The pictures are to be omitted when the entries are reproduced exactly.

-- Extracted records follows --

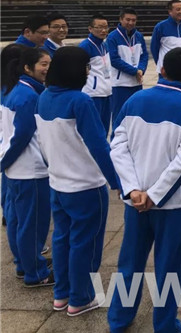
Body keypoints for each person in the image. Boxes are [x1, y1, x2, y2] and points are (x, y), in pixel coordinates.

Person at [108, 48, 181, 333]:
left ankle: (118, 320)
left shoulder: (135, 100)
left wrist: (133, 190)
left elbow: (117, 146)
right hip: (172, 205)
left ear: (161, 70)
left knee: (130, 263)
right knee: (170, 268)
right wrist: (155, 195)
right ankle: (165, 326)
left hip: (136, 203)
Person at [35, 46, 120, 317]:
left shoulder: (44, 97)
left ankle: (61, 295)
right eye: (86, 67)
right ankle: (80, 298)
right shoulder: (80, 101)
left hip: (58, 183)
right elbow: (99, 145)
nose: (87, 72)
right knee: (86, 243)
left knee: (62, 240)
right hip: (85, 185)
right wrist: (118, 182)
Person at [1, 48, 53, 287]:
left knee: (18, 220)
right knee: (32, 224)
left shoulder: (16, 90)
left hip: (18, 170)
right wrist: (4, 161)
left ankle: (25, 264)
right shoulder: (29, 96)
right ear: (27, 68)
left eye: (50, 63)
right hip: (30, 169)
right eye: (43, 64)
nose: (48, 68)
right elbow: (21, 136)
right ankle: (35, 272)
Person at [1, 44, 28, 228]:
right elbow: (22, 132)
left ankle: (8, 213)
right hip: (13, 150)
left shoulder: (7, 86)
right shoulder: (18, 91)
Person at [106, 8, 148, 126]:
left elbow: (144, 55)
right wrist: (135, 71)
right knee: (119, 115)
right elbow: (114, 60)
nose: (130, 23)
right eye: (127, 20)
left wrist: (141, 70)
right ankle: (116, 137)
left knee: (136, 113)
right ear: (121, 19)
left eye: (133, 20)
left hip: (136, 83)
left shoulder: (138, 36)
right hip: (120, 84)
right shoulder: (112, 37)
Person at [79, 14, 112, 134]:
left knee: (105, 127)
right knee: (94, 127)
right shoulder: (85, 46)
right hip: (93, 94)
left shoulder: (104, 44)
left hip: (107, 92)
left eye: (105, 27)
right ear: (90, 29)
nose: (103, 30)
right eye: (99, 27)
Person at [151, 0, 181, 73]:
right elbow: (154, 48)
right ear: (170, 11)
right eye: (178, 9)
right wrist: (160, 64)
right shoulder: (160, 27)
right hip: (166, 70)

-- Extracted records concluded --

-- Output of the exercise --
Body keypoints for each person in the image. Boxes are [x1, y1, x2, y2] and points are (x, y), in pixel coordinates.

Person at [108, 48, 181, 333]:
left ankle: (118, 320)
left shoulder: (135, 100)
left wrist: (133, 190)
left elbow: (117, 146)
right hip: (172, 205)
left ear: (161, 70)
left knee: (130, 263)
right knee: (170, 268)
right wrist: (155, 195)
right ankle: (165, 326)
left hip: (136, 203)
Person at [35, 46, 120, 317]:
left shoulder: (44, 97)
left ankle: (61, 295)
right eye: (86, 67)
right ankle: (80, 298)
right shoulder: (80, 101)
left hip: (58, 183)
right elbow: (99, 145)
nose: (87, 72)
right knee: (86, 243)
left knee: (62, 240)
right hip: (85, 185)
right wrist: (118, 182)
Person at [1, 48, 53, 287]:
left knee: (18, 220)
right knee: (32, 224)
left shoulder: (16, 90)
left hip: (18, 170)
right wrist: (4, 161)
left ankle: (25, 264)
right shoulder: (29, 96)
right ear: (27, 68)
left eye: (50, 63)
right hip: (30, 169)
right eye: (43, 64)
nose: (48, 68)
right elbow: (21, 136)
right ankle: (35, 272)
Person at [1, 44, 28, 228]:
right elbow: (22, 132)
left ankle: (8, 213)
right hip: (13, 150)
left shoulder: (7, 86)
right shoulder: (18, 91)
Person at [106, 8, 148, 126]:
left elbow: (144, 55)
right wrist: (135, 71)
right knee: (119, 115)
right elbow: (114, 60)
nose: (130, 23)
right eye: (127, 20)
left wrist: (141, 70)
right ankle: (116, 137)
left knee: (136, 113)
right ear: (121, 19)
left eye: (133, 20)
left hip: (136, 83)
left shoulder: (138, 36)
right hip: (120, 84)
right shoulder: (112, 37)
Person at [79, 14, 112, 134]:
left knee: (105, 127)
right knee: (94, 127)
right shoulder: (85, 46)
right hip: (93, 94)
left shoulder: (104, 44)
left hip: (107, 92)
left eye: (105, 27)
right ear: (90, 29)
nose: (103, 30)
right eye: (99, 27)
Person at [151, 0, 181, 73]:
right elbow: (154, 48)
right ear: (170, 11)
right eye: (178, 9)
right wrist: (160, 64)
right shoulder: (160, 27)
right hip: (166, 70)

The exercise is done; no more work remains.